Once home, Murphy’s outlook changed as he realized his recovery was in his own hands. “I knew I was hurt badly, but I was determined not to let my injuries or the actions of a reckless driver beat me,” he said. Murphy began wheel chairing up and down the walkway in his front yard and lifting 5-pound dumb bells in an effort to build back his strength. He had lost 50 pounds and significant muscle tone while in the hospital.
After being home for one month, Murphy decided to contact Adaptive Training Foundation (ATF), a non-profit organization he had heard of in his area that helps those with physical disabilities transform their lives through exercise and community. “I knew I needed to find people who went through what I went through,” he said. Murphy began going to ATF three days a week for stretching and conditioning in preparation for an upcoming nine-week program they offered with 11 other veterans that he wanted to be a part of.

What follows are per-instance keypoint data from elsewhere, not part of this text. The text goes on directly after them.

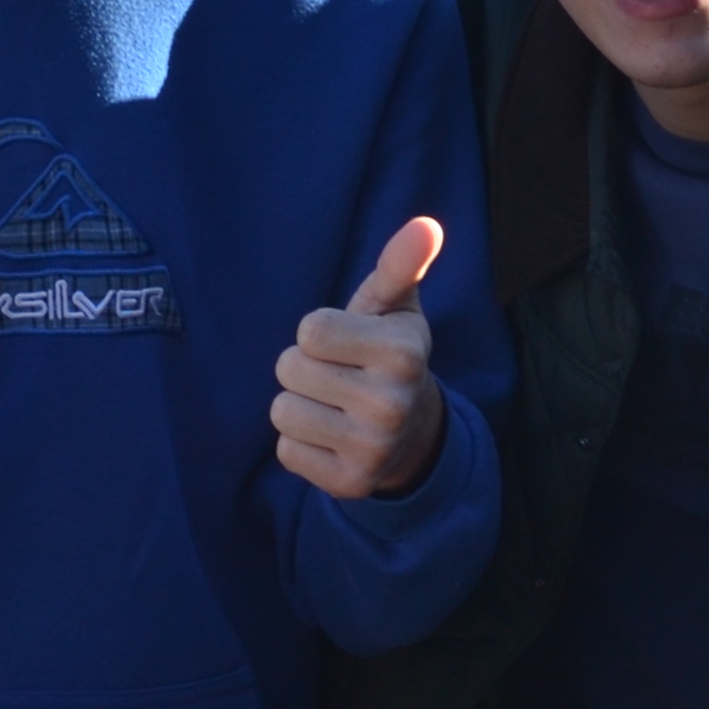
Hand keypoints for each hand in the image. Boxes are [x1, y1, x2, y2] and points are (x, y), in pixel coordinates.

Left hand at [270, 217, 446, 501]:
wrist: (414, 435)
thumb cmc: (389, 355)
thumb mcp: (396, 307)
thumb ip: (400, 264)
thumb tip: (425, 225)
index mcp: (403, 352)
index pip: (309, 329)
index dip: (320, 333)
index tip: (349, 344)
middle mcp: (392, 403)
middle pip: (289, 368)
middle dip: (306, 369)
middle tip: (341, 377)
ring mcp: (372, 448)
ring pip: (283, 412)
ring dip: (300, 406)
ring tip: (335, 407)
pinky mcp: (350, 483)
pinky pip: (286, 452)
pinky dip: (301, 444)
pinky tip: (333, 438)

Murphy started out doing simple exercises such as lifting an empty weight bar, doing push-ups and chin-ups. He worked diligently to tighten his core, arms and build back deteriorated muscle—crucial for his wheel chair use. He successfully joined ATF’s winter 2019 Redefine program and strived to push the limits of what he thought his body was capable of doing. Part of the program included a Lake Tahoe trip where the class was able to partake in mono-skiing—a highlight for the Texas native.
“At ATF, positivity is contagious and being around others who have endured similar injuries has been incredible for my mind, body and spirit,” says Murphy. “If you show up and put in the work, there’s no way to lose. Their team is determined to see you win.”
Murphy continues to push forward and embrace his new normal. He proudly got back on a motorcycle for the first time in January 2019 and has set his sights on a few other goals—running and walking again using a prosthetic with the long term goal of being a sled driver in the 2022 Paralympics for bobsledding.